* PAGE EXTRACT *
----

As a component city and the capital of the Province of Rizal, government officials in the provincial level are voted by the electorates of the city. The provincial government have political jurisdiction over local transactions of the city government.

Similar to other cities in the Philippines, the government structure of Antipolo is prescribed in the Local Government Code of 1991, and further codified in its city charter. It is headed by a city mayor, who serves as its chief executive and exercises overall supervision of its administrative agencies.

Its second-highest official, the city vice mayor, primarily serves as presiding officer of the Sangguniang Panlungsod and assumes the position of city mayor in the event of its vacancy. As presiding officer of the Sangguniang Panlungsod, the vice mayor does not vote except in cases to break a tie.

The city's Sangguniang Panlungsod or city council is composed of 16 elected members, two ex officio officers and an option to have at most three sectoral representatives. The 16 barangays Antipolo is divided into are grouped into two districts. Each of these districts elect at-large eight city councilors, while the two ex officio officers are the city's Liga ng mga Barangay president and Sangguniang Kabataan Federation president.

----

* DATA FOR ANALYSIS *
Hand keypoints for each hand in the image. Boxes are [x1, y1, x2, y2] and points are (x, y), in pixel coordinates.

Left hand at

----

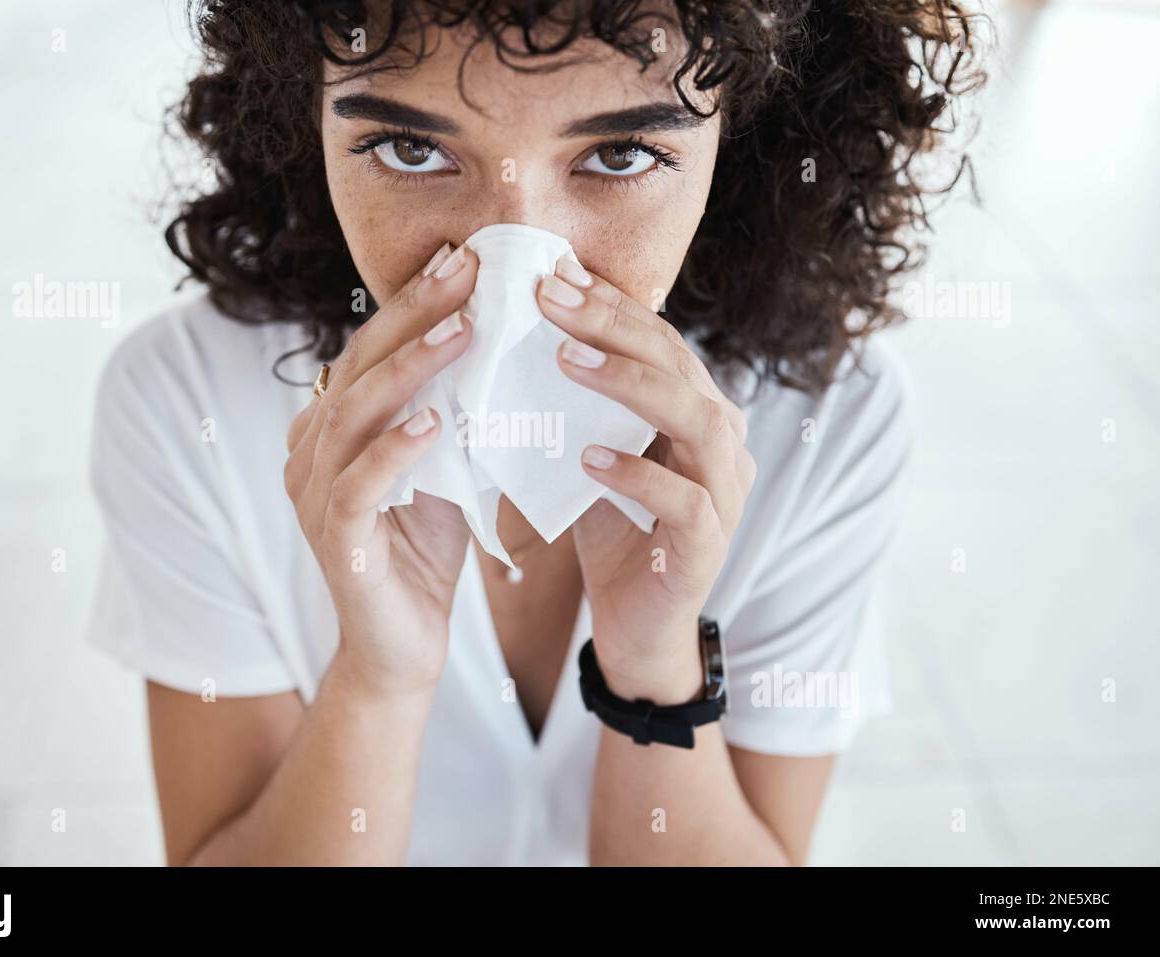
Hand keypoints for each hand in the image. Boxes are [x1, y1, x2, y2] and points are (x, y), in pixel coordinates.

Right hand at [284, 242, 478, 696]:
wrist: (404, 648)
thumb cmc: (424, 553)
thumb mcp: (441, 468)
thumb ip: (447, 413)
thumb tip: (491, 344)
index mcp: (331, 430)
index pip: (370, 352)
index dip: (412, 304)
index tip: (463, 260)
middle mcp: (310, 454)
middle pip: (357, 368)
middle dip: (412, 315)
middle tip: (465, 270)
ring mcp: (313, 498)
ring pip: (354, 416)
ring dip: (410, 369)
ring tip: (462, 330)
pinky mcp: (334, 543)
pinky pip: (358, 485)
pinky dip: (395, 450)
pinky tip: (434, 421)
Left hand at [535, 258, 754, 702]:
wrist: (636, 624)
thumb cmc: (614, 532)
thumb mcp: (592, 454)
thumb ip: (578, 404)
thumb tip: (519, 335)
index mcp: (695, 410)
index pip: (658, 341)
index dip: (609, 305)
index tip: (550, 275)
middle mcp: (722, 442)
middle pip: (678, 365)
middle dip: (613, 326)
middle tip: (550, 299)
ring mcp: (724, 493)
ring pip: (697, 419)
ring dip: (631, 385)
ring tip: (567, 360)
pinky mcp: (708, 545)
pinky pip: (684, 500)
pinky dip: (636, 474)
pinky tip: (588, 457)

----

* ASSIGNED TASK A *
In the passage on Antipolo's government, in what case does the vice mayor vote as presiding officer of the Sangguniang Panlungsod?
* ASSIGNED TASK B *
Please retype the passage on Antipolo's government starting at "As a component" and ending at "break a tie.".
The entries have nothing to do with this.

* RESPONSE A *
Only to break a tie.

* RESPONSE B *
As a component city and the capital of the Province of Rizal, government officials in the provincial level are voted by the electorates of the city. The provincial government have political jurisdiction over local transactions of the city government.

Similar to other cities in the Philippines, the government structure of Antipolo is prescribed in the Local Government Code of 1991, and further codified in its city charter. It is headed by a city mayor, who serves as its chief executive and exercises overall supervision of its administrative agencies.

Its second-highest official, the city vice mayor, primarily serves as presiding officer of the Sangguniang Panlungsod and assumes the position of city mayor in the event of its vacancy. As presiding officer of the Sangguniang Panlungsod, the vice mayor does not vote except in cases to break a tie.